_Records shown_:
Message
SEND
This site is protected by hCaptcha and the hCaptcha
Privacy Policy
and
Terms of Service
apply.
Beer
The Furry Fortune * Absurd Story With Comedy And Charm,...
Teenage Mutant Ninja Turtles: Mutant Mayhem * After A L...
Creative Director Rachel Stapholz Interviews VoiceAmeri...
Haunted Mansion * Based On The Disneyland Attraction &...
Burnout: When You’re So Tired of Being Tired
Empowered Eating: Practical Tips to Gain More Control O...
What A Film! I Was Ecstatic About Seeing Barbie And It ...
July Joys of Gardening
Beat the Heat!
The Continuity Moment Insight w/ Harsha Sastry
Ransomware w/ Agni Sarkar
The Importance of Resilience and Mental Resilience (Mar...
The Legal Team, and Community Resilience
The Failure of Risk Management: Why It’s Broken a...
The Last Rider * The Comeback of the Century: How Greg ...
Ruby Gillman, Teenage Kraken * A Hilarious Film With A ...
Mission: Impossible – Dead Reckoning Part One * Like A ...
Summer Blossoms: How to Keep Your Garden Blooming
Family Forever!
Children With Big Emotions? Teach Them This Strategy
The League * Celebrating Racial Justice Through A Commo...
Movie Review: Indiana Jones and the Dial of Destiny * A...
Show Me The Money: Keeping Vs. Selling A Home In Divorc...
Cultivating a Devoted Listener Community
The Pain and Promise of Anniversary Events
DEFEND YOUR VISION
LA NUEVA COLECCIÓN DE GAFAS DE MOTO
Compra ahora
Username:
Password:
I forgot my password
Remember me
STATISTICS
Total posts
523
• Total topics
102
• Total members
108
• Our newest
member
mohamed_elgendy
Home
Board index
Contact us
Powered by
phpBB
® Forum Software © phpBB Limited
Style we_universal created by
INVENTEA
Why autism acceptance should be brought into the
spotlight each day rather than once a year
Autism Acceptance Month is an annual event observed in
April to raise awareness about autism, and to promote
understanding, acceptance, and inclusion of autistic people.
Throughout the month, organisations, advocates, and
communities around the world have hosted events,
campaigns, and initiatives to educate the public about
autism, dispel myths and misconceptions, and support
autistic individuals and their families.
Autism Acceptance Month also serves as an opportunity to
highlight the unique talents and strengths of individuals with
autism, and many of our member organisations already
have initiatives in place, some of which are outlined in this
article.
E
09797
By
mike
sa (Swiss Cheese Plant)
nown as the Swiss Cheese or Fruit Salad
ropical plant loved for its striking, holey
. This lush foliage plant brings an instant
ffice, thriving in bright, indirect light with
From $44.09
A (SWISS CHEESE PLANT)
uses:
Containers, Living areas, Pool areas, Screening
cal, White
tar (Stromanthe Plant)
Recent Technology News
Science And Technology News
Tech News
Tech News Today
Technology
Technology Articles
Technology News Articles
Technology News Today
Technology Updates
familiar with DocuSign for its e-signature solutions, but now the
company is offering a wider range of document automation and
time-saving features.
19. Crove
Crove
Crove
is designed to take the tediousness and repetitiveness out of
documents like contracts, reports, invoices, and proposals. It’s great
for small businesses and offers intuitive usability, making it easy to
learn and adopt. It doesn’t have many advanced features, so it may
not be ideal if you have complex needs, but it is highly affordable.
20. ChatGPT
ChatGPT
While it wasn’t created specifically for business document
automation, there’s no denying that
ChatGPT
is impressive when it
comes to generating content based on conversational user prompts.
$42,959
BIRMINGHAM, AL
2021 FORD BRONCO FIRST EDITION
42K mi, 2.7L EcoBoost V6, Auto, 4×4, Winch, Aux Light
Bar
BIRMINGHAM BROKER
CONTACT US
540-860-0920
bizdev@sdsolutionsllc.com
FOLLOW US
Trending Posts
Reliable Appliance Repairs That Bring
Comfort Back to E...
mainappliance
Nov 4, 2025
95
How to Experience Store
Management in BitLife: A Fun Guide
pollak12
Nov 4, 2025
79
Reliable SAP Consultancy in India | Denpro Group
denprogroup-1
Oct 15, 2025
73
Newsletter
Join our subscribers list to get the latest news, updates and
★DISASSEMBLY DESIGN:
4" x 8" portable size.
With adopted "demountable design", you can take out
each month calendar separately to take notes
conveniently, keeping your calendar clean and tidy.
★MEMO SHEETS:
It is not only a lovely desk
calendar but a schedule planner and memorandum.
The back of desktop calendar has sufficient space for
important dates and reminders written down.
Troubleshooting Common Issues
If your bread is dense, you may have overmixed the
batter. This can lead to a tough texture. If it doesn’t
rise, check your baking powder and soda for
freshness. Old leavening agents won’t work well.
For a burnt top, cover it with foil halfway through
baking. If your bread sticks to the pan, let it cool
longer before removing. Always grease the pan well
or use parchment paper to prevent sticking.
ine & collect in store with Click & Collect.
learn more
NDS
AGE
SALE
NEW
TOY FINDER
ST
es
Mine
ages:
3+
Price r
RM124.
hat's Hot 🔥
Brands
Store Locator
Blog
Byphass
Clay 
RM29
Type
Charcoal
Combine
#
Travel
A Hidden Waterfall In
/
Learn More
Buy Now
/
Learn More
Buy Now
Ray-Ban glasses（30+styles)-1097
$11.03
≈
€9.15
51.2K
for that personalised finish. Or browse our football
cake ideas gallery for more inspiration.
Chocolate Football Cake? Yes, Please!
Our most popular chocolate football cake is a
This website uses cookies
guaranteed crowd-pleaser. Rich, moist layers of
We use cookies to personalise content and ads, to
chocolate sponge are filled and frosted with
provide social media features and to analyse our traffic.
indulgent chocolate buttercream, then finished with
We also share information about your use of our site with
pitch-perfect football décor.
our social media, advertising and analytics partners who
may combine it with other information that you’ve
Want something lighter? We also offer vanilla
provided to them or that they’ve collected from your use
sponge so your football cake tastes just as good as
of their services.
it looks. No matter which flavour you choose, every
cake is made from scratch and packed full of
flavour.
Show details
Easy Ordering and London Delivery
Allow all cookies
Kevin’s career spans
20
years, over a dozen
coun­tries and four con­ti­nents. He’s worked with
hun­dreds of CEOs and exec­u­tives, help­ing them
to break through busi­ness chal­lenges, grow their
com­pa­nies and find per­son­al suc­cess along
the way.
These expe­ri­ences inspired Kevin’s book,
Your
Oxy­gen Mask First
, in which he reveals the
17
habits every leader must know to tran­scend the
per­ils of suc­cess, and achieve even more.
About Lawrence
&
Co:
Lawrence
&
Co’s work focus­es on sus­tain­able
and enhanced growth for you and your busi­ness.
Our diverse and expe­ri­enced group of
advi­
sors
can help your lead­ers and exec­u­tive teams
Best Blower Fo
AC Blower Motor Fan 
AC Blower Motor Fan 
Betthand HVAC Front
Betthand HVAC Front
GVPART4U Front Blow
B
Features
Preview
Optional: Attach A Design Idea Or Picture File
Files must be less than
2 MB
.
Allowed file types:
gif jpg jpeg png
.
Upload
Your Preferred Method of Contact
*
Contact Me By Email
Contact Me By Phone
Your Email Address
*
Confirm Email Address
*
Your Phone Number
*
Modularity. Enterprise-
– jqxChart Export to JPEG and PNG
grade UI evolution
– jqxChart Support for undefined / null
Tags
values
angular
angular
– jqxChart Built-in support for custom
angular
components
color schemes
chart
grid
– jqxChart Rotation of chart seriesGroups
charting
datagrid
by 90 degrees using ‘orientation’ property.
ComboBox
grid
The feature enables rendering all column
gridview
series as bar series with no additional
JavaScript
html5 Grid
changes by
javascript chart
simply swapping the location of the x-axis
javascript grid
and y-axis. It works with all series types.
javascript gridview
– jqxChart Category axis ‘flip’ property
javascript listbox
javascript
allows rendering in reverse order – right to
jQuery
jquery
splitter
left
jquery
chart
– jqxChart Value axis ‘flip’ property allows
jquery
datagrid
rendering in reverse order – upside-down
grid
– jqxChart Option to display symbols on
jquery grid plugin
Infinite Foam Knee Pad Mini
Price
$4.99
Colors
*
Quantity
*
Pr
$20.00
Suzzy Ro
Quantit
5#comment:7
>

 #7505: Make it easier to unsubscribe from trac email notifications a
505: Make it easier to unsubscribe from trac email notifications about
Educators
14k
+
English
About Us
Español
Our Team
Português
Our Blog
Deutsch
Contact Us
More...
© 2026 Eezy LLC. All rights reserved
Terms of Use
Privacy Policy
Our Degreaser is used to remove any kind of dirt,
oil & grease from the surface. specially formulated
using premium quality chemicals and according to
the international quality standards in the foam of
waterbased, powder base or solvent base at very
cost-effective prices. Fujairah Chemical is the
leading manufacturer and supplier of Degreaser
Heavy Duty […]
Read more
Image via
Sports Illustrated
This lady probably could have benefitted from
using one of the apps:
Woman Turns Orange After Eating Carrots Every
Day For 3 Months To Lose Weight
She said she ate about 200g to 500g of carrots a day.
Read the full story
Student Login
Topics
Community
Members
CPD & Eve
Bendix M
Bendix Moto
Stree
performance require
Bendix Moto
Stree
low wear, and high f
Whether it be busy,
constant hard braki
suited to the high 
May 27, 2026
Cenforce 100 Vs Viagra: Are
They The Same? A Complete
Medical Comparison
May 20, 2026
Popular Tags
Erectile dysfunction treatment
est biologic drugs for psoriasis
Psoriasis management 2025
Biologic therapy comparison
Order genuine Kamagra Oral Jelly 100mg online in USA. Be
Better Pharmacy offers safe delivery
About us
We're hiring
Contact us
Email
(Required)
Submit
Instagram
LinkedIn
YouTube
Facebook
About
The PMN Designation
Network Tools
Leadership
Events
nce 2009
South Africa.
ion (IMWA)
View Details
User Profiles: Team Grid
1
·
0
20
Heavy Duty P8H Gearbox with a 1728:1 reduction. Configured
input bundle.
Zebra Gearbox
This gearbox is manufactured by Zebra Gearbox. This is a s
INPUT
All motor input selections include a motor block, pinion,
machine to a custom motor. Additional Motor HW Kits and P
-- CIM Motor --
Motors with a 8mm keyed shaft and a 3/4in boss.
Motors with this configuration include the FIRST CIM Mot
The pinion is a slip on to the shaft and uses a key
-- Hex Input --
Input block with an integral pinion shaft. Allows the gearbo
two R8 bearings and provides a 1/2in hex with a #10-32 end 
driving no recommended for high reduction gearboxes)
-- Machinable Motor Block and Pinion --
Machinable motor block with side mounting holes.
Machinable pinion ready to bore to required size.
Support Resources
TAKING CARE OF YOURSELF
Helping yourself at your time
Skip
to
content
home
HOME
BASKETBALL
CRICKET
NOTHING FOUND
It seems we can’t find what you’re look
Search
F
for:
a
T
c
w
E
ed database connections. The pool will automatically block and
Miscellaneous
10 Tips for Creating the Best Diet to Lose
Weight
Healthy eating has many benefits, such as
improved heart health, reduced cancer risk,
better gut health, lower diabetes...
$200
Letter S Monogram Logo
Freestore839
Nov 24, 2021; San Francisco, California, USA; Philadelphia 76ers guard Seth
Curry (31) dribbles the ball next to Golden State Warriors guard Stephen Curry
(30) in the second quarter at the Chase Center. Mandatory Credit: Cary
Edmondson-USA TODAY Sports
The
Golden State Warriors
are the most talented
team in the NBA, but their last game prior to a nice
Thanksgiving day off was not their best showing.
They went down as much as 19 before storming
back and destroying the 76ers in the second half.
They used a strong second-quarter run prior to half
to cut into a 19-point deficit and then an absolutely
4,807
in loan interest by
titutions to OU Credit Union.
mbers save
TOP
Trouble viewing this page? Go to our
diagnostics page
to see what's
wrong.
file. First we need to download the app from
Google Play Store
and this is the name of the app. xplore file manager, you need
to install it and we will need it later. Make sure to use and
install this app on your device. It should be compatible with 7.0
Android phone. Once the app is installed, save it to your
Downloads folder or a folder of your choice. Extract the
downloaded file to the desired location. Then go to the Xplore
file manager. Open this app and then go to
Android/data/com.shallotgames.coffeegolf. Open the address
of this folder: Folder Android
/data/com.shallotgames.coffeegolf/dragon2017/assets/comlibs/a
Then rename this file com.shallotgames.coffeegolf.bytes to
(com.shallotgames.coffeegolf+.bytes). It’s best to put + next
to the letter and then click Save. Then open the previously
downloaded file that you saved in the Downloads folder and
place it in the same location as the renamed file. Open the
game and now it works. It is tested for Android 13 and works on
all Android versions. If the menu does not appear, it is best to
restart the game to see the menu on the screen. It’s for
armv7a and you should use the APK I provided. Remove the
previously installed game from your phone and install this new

_Exercise objective_: Give the lines starting at the one containing "#7505: Make it" and ending at the one containing "using premium quality" as a JSON list of strings, one string per line, with blank lines left out.

_Response_:
[
  " #7505: Make it easier to unsubscribe from trac email notifications a",
  "505: Make it easier to unsubscribe from trac email notifications about",
  "Educators",
  "14k",
  "+",
  "English",
  "About Us",
  "Español",
  "Our Team",
  "Português",
  "Our Blog",
  "Deutsch",
  "Contact Us",
  "More...",
  "© 2026 Eezy LLC. All rights reserved",
  "Terms of Use",
  "Privacy Policy",
  "Our Degreaser is used to remove any kind of dirt,",
  "oil & grease from the surface. specially formulated",
  "using premium quality chemicals and according to"
]